The paper shows that prior primal-only warm-start methods for AC-OPF do not reduce IPOPT iterations when compared to the solver's actual default initialization, and that only full primal-dual-barrier state prediction can achieve significant iteration reductions (85% in oracle experiments). The authors release a benchmark suite and propose WARP, a graph neural network that predicts the full interior-point state and achieves a 76% reduction in IPOPT iterations.

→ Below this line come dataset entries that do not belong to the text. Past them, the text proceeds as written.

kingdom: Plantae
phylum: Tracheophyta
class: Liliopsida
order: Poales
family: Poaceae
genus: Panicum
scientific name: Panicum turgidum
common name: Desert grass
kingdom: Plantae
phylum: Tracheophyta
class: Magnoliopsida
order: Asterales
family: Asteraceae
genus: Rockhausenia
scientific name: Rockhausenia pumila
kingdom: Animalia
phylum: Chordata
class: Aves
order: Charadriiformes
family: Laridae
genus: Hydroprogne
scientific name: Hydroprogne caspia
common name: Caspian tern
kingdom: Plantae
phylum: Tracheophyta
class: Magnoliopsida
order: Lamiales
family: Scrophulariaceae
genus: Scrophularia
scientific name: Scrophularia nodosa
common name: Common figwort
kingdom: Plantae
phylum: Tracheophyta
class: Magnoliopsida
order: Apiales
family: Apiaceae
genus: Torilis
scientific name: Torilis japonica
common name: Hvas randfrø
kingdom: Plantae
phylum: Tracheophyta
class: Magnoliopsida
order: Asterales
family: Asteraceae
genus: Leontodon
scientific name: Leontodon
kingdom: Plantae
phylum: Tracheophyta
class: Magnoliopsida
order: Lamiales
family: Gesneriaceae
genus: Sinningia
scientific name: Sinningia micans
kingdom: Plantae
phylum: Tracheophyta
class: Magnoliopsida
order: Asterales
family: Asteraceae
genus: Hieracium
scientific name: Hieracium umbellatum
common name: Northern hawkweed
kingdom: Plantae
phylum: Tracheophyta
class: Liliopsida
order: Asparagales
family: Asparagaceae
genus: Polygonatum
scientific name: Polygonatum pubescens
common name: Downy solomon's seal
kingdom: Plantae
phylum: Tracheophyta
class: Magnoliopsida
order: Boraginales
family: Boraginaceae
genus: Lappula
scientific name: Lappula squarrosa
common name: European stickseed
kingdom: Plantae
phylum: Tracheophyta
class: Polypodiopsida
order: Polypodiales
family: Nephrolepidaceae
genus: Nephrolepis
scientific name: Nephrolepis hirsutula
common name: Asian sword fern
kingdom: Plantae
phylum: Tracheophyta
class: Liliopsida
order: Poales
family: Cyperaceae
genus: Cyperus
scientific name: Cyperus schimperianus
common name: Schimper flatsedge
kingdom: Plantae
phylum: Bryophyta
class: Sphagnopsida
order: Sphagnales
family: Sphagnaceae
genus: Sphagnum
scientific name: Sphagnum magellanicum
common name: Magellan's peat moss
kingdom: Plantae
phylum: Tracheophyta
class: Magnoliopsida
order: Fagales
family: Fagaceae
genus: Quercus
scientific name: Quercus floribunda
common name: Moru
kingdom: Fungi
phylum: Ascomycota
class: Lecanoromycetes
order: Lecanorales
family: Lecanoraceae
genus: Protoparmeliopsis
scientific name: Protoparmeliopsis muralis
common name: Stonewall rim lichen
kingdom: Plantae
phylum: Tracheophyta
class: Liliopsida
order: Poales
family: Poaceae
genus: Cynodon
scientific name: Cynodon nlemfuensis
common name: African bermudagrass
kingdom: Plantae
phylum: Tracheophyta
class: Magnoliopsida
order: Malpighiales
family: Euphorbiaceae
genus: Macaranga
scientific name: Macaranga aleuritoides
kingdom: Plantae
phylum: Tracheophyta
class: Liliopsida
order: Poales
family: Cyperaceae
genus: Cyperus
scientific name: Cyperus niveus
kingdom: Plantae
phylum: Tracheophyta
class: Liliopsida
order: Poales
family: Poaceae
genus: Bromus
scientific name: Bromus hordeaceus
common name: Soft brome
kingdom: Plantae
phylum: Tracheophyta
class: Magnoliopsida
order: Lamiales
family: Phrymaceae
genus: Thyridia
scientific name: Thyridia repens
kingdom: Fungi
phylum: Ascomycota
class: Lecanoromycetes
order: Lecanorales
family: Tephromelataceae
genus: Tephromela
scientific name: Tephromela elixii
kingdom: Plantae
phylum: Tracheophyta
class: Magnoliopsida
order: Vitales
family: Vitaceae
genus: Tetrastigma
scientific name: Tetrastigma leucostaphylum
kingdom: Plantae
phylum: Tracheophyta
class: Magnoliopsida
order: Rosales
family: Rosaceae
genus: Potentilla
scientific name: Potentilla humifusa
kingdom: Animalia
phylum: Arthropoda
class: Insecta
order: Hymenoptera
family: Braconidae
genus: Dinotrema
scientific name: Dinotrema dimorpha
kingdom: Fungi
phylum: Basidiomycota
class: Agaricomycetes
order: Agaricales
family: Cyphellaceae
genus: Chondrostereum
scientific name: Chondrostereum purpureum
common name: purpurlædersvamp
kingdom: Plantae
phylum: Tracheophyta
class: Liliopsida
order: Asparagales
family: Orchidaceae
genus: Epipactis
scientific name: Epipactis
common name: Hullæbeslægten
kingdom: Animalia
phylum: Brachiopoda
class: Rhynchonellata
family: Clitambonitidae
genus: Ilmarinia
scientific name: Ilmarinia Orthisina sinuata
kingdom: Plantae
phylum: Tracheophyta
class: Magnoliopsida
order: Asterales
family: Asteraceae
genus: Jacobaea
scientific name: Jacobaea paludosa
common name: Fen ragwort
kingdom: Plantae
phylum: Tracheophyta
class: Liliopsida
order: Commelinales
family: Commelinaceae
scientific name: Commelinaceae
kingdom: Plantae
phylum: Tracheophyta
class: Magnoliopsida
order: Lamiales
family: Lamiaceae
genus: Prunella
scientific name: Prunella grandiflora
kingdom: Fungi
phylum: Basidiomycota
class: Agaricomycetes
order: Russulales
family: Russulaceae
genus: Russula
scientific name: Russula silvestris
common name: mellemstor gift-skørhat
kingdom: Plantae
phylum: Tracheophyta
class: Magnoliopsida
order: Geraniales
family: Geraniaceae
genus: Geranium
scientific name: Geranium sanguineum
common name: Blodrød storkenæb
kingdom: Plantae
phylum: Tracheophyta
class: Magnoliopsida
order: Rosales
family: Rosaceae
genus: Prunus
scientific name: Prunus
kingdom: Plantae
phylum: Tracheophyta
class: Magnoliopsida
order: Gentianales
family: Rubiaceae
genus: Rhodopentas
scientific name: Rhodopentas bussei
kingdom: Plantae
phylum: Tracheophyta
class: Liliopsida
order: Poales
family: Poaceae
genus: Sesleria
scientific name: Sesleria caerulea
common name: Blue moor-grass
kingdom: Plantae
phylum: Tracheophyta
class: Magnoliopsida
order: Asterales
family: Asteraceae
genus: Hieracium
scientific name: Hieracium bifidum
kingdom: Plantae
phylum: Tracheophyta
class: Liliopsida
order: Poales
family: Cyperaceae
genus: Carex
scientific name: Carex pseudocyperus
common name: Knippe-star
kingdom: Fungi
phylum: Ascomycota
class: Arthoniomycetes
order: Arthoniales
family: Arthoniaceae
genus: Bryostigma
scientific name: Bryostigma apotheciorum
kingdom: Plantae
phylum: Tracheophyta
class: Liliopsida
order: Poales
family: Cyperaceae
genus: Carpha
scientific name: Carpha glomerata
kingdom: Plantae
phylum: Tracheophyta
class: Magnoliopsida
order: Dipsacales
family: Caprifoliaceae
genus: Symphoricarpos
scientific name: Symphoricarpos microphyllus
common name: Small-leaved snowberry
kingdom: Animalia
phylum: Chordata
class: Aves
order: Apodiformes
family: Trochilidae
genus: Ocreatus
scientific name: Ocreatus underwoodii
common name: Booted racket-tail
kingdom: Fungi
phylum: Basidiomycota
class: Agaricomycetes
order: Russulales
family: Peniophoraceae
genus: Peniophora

Solving AC Optimal Power Flow (AC-OPF) is of central importance in electricity market operations, where interior-point methods (IPMs) such as IPOPT are the standard solvers. A growing body of work uses machine learning to predict primal warm-start iterates, reporting iteration reductions of 30-46\%. We show that these reported gains rest on an inappropriate evaluation baseline: prior methods benchmark against the flat start $V_m = 1, V_a = 0$, whereas the solver's actual default - the variable-bound midpoint $(l+u)/2$ - is near-optimal for log-barrier centrality. Against this corrected baseline, no primal-only warm-start method reduces solver iterations. We trace the failure to a geometric property of interior-point methods: primal prediction accuracy is anticorrelated with convergence speed, and providing the ground-truth optimal solution $x^*$ without dual variables causes the solver to diverge. Oracle experiments establish that the complete primal-dual-barrier state $(x^*, λ^*, z^*, μ^*)$ reduces IPOPT iterations from 23 to 3 - an 85\% reduction that is structurally inaccessible to primal-only methods. To enable rigorous evaluation of warm-start methods on this task, we release a benchmark suite comprising dual-labeled AC-OPF datasets with IPOPT-extracted solutions, a corrected evaluation protocol, and WARP - a topology-conditioned encode-process-decode interaction network that predicts the full interior-point state $(\hat{x}, \hatλ, \hat{z}, \hatμ)$ on the heterogeneous constraint graph. WARP achieves a 76\% reduction in IPOPT iterations while natively accommodating N-1 contingency topology variations without retraining.